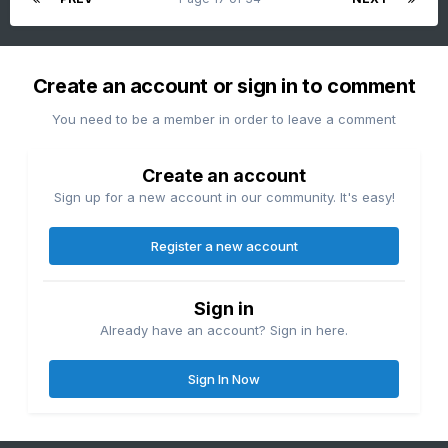
Create an account or sign in to comment
You need to be a member in order to leave a comment
Create an account
Sign up for a new account in our community. It's easy!
Register a new account
Sign in
Already have an account? Sign in here.
Sign In Now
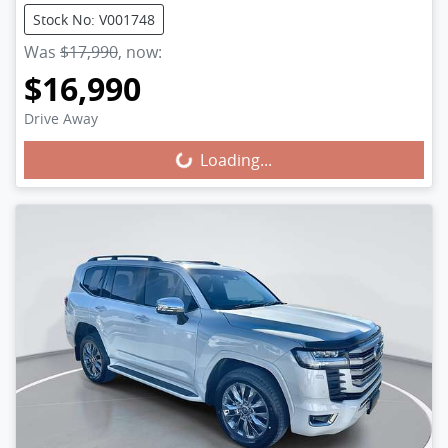
Stock No: V001748
Was
$17,990
,
now
:
$16,990
Loading...
Drive Away
Loading...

++++++++++

ACTIVITY:
Identify every line in the records above that contains the word "account", and copy each of those lines in full.

COMPLETED TASK:
Create an account or sign in to comment
Create an account
Sign up for a new account in our community. It's easy!
Register a new account
Already have an account? Sign in here.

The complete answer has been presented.